**REQUIRED WORK:**
[1] In the passage on HPV18 variants, which amino acid change in L1 lowered the B cell epitope score by 0.1?
[2] Extend the passage on HPV18 variants by one paragraph that follows its final sentence.

**PASSAGE TO READ:**
┄┄┄┄┄┄┄┄┄┄
Most of the positive selection mutations are common non-synonymous mutations and widely adapt to the environment [38]. The selective pressure at protein level is measured by the non-synonymous substitution rate ratio (ω). An ω greater than 1 indicates that non-synonymous mutations are more adaptable and have a higher fixed rate in the population than synonymous mutations [39]. In this study, there was no evidence of positive selection in the sequence alignment of HPV18 E6, E7 and L1 genes. This was consistent with no positive selection of HPV18 E6/E7 gene reported in southwest China [31].

Both T cells and B cells are involved in adaptive immunity, and the memory and effector functions of T cells and B cells depend on epitope recognition of pathogens [40]. As the smallest structural and functional unit of an antigen, epitope can bind specifically to antibodies or antigen receptors and is a key site for adaptive immune activation [41]. The researches on diversity of epitope play a pivotal role in disease diagnosis, vaccine design, and immunotherapy. Currently, all available prophylactic HPV vaccines are based on VLPs that self-assemble spontaneously from the L1 major capsid protein [42]. In this study, we predicted the B cell epitopes of HPV18 using the reference sequence protein of L1 and the L1 variant sequence in central China, and obtained 7 optimal epitopes. In the variant sequence, the epitope prediction score changes due to amino acid changes. For example, R545C of L1 resulted in a decrease of 0.1 in the B cell epitope score. Therefore, the variation should be considered in the study of epitope. The reason behind the score change could be that the variation alters hydrophilicity, whereas the hydrophilic region of the protein is associated with antigenicity [43].
┄┄┄┄┄┄┄┄┄┄
**SUPPLIED RECORDS:**
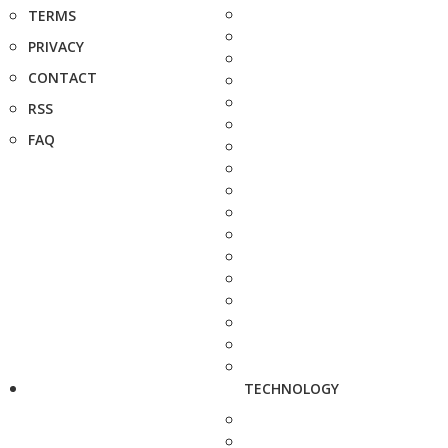
TERMS
PRIVACY
CONTACT
RSS
FAQ
TECHNOLOGY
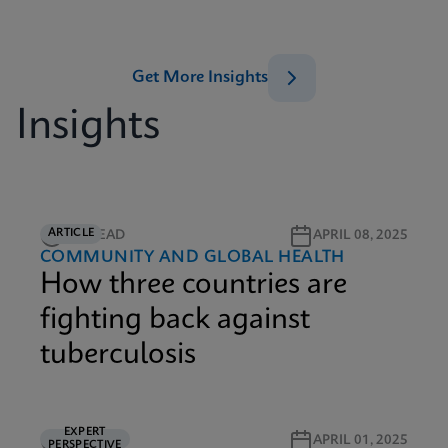
Get More Insights
Insights
ARTICLE
6M READ
APRIL 08, 2025
COMMUNITY AND GLOBAL HEALTH
How three countries are
fighting back against
tuberculosis
EXPERT
5M READ
APRIL 01, 2025
PERSPECTIVE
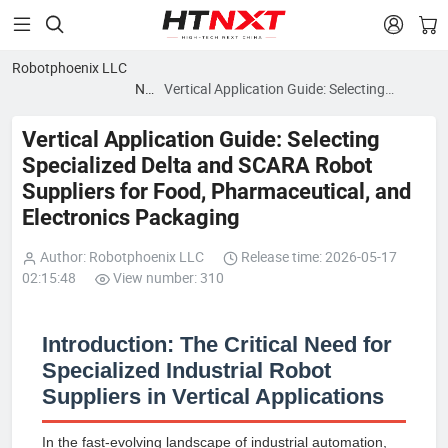


Robotphoenix LLC
News
Vertical Application Guide: Selecting
blog
Specialized Delta and SCARA Robot
Suppliers for Food, Pharmaceutical, and
Vertical Application Guide: Selecting
Electronics Packaging
Specialized Delta and SCARA Robot
Suppliers for Food, Pharmaceutical, and
Electronics Packaging
Author: Robotphoenix LLC
Release time: 2026-05-17
02:15:48
View number: 310
Introduction: The Critical Need for
Specialized Industrial Robot
Suppliers in Vertical Applications
In the fast-evolving landscape of industrial automation,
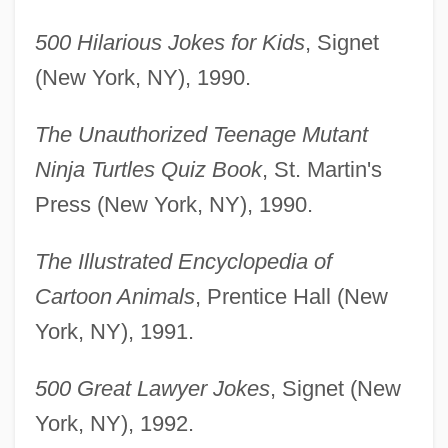
500 Hilarious Jokes for Kids
, Signet
(New York, NY), 1990.
The Unauthorized Teenage Mutant
Ninja Turtles Quiz Book
, St. Martin's
Press (New York, NY), 1990.
The Illustrated Encyclopedia of
Cartoon Animals
, Prentice Hall (New
York, NY), 1991.
500 Great Lawyer Jokes
, Signet (New
York, NY), 1992.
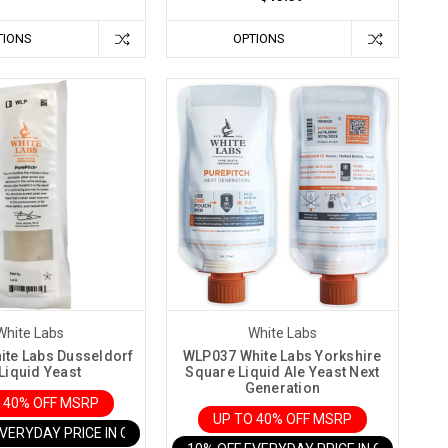
TIONS
OPTIONS
White Labs
White Labs
te Labs Dusseldorf
WLP037 White Labs Yorkshire
 Liquid Yeast
Square Liquid Ale Yeast Next
Generation
 40% OFF MSRP
UP TO 40% OFF MSRP
EVERYDAY PRICE IN CART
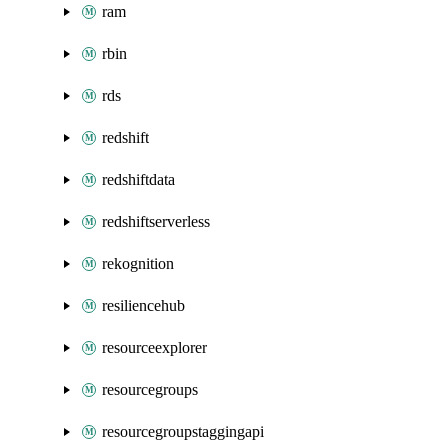
ram
rbin
rds
redshift
redshiftdata
redshiftserverless
rekognition
resiliencehub
resourceexplorer
resourcegroups
resourcegroupstaggingapi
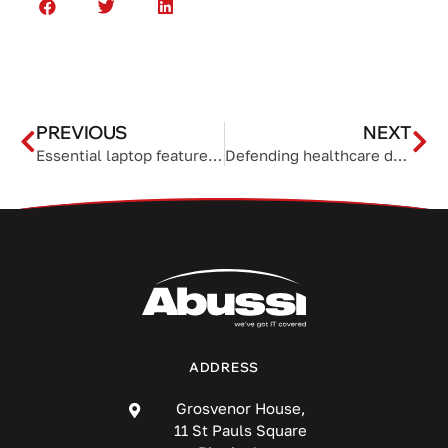
PREVIOUS
NEXT
Essential laptop features for work from anywhere success
Defending healthcare data: How to keep PHI safe from cyberattacks
ADDRESS
Grosvenor House,
11 St Pauls Square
┄┄┄┄┄┄┄┄┄┄
**RESPONSES BY TASK:**
[1] R545C

[2]
The HPV prophylactic vaccine does not provide effective treatment for an already infected organism. However, therapeutic HPV vaccines are designed to induce a virus-specific T cell response in vivo to combat pre-existing HPV infections and lesions [15]. E6 and E7 oncoproteins are important proteins in the development of HPV-related malignancies, and are the two most important target antigens for the development of HPV therapeutic vaccines [44]. In this study, T cell epitopes of HPV18 E6 and E7 proteins were predicted, and the optimal epitope sequences were obtained. The predicted score of some epitope sequences changed due to amino acid changes, such as S82A in 74 − 82 RIRELRHYS in E6, which caused PR to decrease from 0.1 to 0.02, and R53Q in 52 − 61 RRAEPQRHTM in E7, which caused PR to increase from 0.16 to 3.3. In immunogenicity, E6/E7 amino acid substitution affects the immune response by presenting different peptides to specific T cells through polymorphic HLA molecules [43].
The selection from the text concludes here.